_Description of the task_: For the entries below, repeat exactly each line starting with the one that contains "right shoulder: (31, 60)" and going on through the one that contains "left wrist: (198, 109)", and no others.
== Segment start ==
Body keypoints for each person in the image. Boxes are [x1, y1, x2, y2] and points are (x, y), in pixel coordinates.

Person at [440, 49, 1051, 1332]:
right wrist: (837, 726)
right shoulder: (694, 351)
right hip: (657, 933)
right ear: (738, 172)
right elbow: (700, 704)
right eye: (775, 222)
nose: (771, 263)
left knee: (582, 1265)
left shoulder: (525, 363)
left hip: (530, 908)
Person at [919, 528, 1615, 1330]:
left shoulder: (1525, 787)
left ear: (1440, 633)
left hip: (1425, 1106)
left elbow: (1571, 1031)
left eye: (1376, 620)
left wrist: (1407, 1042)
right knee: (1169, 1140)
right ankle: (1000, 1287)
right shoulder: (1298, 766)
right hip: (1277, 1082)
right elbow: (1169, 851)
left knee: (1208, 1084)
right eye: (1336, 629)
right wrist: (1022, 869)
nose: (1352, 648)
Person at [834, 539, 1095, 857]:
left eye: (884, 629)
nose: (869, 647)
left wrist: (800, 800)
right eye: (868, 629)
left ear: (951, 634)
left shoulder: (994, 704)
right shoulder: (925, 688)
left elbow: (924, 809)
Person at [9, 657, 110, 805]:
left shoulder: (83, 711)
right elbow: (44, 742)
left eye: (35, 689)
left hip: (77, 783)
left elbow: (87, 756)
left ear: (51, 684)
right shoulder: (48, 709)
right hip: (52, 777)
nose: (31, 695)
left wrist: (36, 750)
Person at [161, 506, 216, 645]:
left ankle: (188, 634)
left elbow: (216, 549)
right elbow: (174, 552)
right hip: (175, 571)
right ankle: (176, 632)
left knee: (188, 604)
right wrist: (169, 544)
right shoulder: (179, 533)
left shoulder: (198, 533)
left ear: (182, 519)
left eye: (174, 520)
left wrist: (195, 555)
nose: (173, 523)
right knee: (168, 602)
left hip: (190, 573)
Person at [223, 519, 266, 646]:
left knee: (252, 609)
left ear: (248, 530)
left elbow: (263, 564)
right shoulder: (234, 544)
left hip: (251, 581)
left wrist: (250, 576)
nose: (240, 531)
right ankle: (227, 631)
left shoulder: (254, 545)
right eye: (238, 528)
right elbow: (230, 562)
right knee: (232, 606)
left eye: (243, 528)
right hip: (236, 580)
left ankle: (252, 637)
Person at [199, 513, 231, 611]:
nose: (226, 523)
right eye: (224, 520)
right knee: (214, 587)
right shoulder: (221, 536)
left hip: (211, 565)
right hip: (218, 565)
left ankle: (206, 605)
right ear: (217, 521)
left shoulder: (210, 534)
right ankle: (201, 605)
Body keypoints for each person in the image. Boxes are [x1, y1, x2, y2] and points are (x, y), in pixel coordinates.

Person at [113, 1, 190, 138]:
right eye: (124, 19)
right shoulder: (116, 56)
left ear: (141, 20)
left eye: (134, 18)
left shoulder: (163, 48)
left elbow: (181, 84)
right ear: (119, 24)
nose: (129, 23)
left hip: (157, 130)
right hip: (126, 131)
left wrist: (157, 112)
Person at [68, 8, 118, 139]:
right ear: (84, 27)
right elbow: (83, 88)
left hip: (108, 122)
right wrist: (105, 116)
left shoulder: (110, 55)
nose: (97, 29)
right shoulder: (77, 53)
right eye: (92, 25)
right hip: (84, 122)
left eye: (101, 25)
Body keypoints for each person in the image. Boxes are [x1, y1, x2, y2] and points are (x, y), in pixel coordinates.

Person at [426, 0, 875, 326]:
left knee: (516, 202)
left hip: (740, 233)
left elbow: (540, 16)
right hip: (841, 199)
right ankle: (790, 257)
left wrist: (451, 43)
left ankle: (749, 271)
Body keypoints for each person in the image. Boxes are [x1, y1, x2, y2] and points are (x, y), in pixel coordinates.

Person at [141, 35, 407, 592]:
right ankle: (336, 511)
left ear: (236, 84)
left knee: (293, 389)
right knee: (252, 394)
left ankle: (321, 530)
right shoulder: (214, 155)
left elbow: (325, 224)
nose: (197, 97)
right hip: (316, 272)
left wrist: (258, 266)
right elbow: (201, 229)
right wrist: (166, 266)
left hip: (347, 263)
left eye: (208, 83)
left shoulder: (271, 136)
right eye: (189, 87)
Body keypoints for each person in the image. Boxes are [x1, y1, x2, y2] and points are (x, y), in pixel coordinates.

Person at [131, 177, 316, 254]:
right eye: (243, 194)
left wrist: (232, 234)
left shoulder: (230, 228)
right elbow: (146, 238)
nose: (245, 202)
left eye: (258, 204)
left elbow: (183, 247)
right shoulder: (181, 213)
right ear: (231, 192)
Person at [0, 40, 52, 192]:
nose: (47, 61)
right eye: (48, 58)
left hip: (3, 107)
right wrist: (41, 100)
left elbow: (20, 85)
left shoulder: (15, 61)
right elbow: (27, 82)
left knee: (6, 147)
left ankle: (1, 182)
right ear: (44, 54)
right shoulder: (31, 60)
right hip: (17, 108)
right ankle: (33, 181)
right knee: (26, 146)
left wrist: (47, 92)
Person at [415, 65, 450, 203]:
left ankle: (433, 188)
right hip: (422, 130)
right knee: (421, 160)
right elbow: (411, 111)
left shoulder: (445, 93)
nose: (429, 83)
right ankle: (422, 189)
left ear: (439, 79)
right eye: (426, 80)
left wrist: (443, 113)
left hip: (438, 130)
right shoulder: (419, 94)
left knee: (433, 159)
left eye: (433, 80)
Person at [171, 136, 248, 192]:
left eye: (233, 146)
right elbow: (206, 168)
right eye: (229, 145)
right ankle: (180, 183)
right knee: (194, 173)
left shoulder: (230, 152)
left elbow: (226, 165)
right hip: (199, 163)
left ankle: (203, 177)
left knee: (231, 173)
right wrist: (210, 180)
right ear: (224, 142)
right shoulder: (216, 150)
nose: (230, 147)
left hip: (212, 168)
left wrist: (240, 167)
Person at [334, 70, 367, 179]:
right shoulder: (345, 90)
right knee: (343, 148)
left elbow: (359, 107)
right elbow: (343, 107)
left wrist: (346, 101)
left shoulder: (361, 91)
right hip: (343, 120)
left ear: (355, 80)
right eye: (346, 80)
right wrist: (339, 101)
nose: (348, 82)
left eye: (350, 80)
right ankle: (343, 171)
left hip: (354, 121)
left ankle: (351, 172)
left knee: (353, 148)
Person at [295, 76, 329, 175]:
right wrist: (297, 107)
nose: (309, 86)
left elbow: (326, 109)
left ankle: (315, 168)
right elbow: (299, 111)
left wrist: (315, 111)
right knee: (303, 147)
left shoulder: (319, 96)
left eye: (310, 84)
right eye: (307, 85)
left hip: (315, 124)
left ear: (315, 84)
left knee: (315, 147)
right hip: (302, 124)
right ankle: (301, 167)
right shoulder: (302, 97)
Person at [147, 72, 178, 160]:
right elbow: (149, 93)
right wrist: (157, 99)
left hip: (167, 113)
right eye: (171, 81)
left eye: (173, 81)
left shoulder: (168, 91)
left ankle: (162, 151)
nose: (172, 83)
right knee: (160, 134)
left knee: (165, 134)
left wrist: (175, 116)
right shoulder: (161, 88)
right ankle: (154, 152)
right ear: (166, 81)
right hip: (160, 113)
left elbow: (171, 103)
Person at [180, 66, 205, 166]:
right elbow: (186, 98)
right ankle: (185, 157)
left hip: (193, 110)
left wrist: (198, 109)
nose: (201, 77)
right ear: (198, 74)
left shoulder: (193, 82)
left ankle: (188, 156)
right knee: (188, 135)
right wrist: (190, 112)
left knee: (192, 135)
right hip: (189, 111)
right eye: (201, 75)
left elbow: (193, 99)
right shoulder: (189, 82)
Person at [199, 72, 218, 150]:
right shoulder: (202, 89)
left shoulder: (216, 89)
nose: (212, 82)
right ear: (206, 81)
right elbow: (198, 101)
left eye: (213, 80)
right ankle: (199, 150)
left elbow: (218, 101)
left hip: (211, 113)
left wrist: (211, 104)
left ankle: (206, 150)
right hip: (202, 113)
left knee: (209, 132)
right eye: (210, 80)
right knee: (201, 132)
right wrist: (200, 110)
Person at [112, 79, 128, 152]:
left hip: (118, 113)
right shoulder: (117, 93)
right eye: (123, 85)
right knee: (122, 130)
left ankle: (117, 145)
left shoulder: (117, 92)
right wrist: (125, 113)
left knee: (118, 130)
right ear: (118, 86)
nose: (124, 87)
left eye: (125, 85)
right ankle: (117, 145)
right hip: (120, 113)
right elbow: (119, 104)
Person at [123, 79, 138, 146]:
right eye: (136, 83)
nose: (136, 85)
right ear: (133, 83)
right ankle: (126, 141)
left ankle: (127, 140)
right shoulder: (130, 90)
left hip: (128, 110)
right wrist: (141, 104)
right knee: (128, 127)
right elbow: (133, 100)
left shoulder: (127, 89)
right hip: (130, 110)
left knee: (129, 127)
== Segment end ==
_Task solution_:
right shoulder: (31, 60)
right hip: (17, 108)
right ankle: (33, 181)
right knee: (26, 146)
left wrist: (47, 92)
Person at [415, 65, 450, 203]:
left ankle: (433, 188)
right hip: (422, 130)
right knee: (421, 160)
right elbow: (411, 111)
left shoulder: (445, 93)
nose: (429, 83)
right ankle: (422, 189)
left ear: (439, 79)
right eye: (426, 80)
left wrist: (443, 113)
left hip: (438, 130)
right shoulder: (419, 94)
left knee: (433, 159)
left eye: (433, 80)
Person at [171, 136, 248, 192]:
left eye: (233, 146)
right elbow: (206, 168)
right eye: (229, 145)
right ankle: (180, 183)
right knee: (194, 173)
left shoulder: (230, 152)
left elbow: (226, 165)
right hip: (199, 163)
left ankle: (203, 177)
left knee: (231, 173)
right wrist: (210, 180)
right ear: (224, 142)
right shoulder: (216, 150)
nose: (230, 147)
left hip: (212, 168)
left wrist: (240, 167)
Person at [334, 70, 367, 179]:
right shoulder: (345, 90)
right knee: (343, 148)
left elbow: (359, 107)
right elbow: (343, 107)
left wrist: (346, 101)
left shoulder: (361, 91)
right hip: (343, 120)
left ear: (355, 80)
right eye: (346, 80)
right wrist: (339, 101)
nose: (348, 82)
left eye: (350, 80)
right ankle: (343, 171)
left hip: (354, 121)
left ankle: (351, 172)
left knee: (353, 148)
Person at [295, 76, 329, 175]:
right wrist: (297, 107)
nose: (309, 86)
left elbow: (326, 109)
left ankle: (315, 168)
right elbow: (299, 111)
left wrist: (315, 111)
right knee: (303, 147)
left shoulder: (319, 96)
left eye: (310, 84)
right eye: (307, 85)
left hip: (315, 124)
left ear: (315, 84)
left knee: (315, 147)
right hip: (302, 124)
right ankle: (301, 167)
right shoulder: (302, 97)
Person at [147, 72, 178, 160]:
right elbow: (149, 93)
right wrist: (157, 99)
left hip: (167, 113)
right eye: (171, 81)
left eye: (173, 81)
left shoulder: (168, 91)
left ankle: (162, 151)
nose: (172, 83)
right knee: (160, 134)
left knee: (165, 134)
left wrist: (175, 116)
right shoulder: (161, 88)
right ankle: (154, 152)
right ear: (166, 81)
right hip: (160, 113)
left elbow: (171, 103)
Person at [180, 66, 205, 166]:
right elbow: (186, 98)
right ankle: (185, 157)
left hip: (193, 110)
left wrist: (198, 109)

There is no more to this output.